Exercise details: In the records below, the line with "6 pessoa(s)" opens the range and the line with "R$ 990.000,00" closes it; print that range exactly and nothing else.

Dataset records:
--- START ---
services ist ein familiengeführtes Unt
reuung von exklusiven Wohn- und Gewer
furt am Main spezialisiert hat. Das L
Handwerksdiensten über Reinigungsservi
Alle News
--- END ---
--- START ---
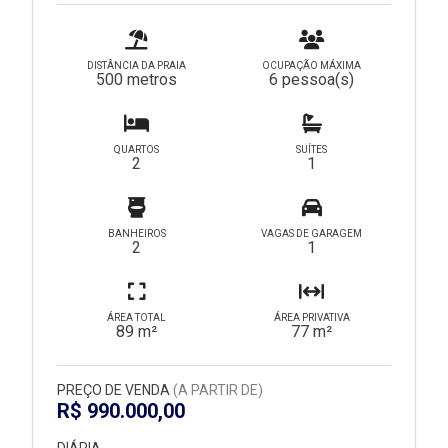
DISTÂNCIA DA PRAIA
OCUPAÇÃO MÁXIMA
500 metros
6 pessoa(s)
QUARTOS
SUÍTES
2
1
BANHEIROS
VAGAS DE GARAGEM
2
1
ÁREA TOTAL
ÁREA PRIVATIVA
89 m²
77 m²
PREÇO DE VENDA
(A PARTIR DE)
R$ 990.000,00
--- END ---
Exercise output:
6 pessoa(s)
QUARTOS
SUÍTES
2
1
BANHEIROS
VAGAS DE GARAGEM
2
1
ÁREA TOTAL
ÁREA PRIVATIVA
89 m²
77 m²
PREÇO DE VENDA
(A PARTIR DE)
R$ 990.000,00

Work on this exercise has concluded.